F sharp is F sharp; it doesn't mean anything. It's not like a word. It's not like the word bread, which means something to everyone, no matter how it's used in a poem. F sharp is, as you know of it, the shapest among all tonality in music, and this is the same regardless either in Soviet Union or in the USA. Vladimir Horowitz closed his life in rather F sharp manner in Wagner's Liebestod in Tristan und Isolde, which is written in B major. But, the last arpeggio chord Horowitz plays is F sharp not the written B major tonic. Franz Liszt paraphrased Gounod's Faust once as well in F sharp. F sharp means something, actually unlike Leonard Bernstein's suggestion in this book. F sharp means, if we separate ourselves from tonal orders here once, the highest achieving point in sound arts, the sharpest of all.
And the creative act, if it's really creative, is something that seizes you, and it is creative. It is passive only in the sense that you are somehow a slave of it. By identification with something much further away or closer, depending on how you look at it, something much more inner, so that things will begin to happen. But still there's no guarantee that that's going to turn out F sharps.
I can remember Koussevitzky conducting a Tchaikovsky symphony sometime when he was in his greatest rage. He was very fond of that word. That's why I said it in French, I now realize, because Koussevitzky used to use this word. "En rage," he said. "It vas vunderful tonight, Lenuschka, vas it not? I vas in a rage!" And I knew what he meant. And if you give an earthquake where it is not needed, then you should go back to selling neckties. Yes? Do you mind if I smoke?
Yes, Vladimir Horowitz who was knowing what Leonard Bernstein meant in this book minded when an observer of his recording of Mozart KV 488 concerto told him she liked his necktie, because Mr. Horowitz was trying to play it in F sharp.
Well, I thought I answered that before. That would be the ideal situation, if you could do it. As a matter of fact, the opening of Fancy Free, which is one I like to think of, came to me - just like that - in the Russian Tea Room, when I was having lunch and when I wasn't thinking about anything or lying down anywhere.
This is a rather practical way of trying to remember the fantasy, you see.
If you're looking, nothing will happen. You see, you try to catch yourself when you think you're not looking. There's something schizoid about the whole thing, and, this is why so many composers are loony!
And, get back to the stage the composer was in when he wrote it, through the music you're hearing? Is that what you're trying to say? I guess it's conceivable. That's a very mystical idea. I think that's more mytstical than anything I've said.

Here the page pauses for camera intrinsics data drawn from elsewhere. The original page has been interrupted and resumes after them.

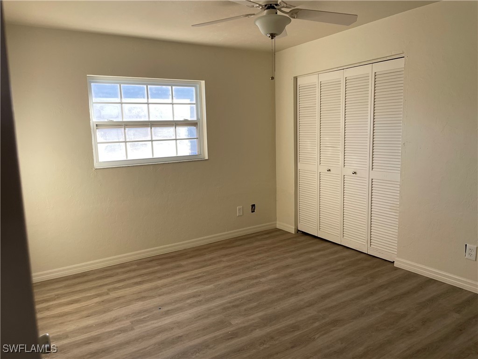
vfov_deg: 53.1
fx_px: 359
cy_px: 180
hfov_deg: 67.3
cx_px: 239
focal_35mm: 26
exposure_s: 1/121
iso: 50
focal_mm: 4.2
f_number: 1.6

And, this was why this was all that Leonard Bernstein had something to say. You need commitment and devotion in highest order to achieve something unattainable in music in prolonged history of our human kind beings. You need to become F sharp.
Leonard Bernstein ends his own forward to this book by writing it on summer solstice of 1966 in Fairfield, Connecticut, "I cannot resist drawing a parallel between the much-proclaimed Death of Tonality and the equally trumpeted Death of God. Curious, isn't it, that Nietzsche issued that particular proclamation in 1883, the same year that Wagner died, supposedly taking tonality to the grave with him? Dear Reader, I humbly submit to you the proposition that neither death is true; all that has died is our own outworn conceptions. The crisis in faith through which we are living is not unlike the musical crisis; we will, if we are lucky, come out of them both with new and freer concepts, more personal perhaps - or even less personal: who is to say? - but in any case with a new idea of God, a new idea of tonality. And music will survive."
He says as well in this book, "Whereas if I did that (Ludwig van Beethoven's 5th symphony) down on Seventh Avenue, I'd be picked up." This is another F sharp is F sharp attitude. Leonard Bernstein imagined of Americas Avenue in his mind as Sixth instead of miserable 7th Avenue for the Carnegie Hall, and that was thinking about 5th symphony in F sharp manner. And, such was part of our history in the last century.
In order to achieve our common goal to be always being ourselves as F sharp as human beings, we need to be diligent in ourselves and this attitude leads us to be humble as beings, "Today's my day to be getting rid of hostilities, and between ten and eleven I shall throw my fit, and by eleven-thirty I'll be all right. You either do or you don't." And, you need to decide this.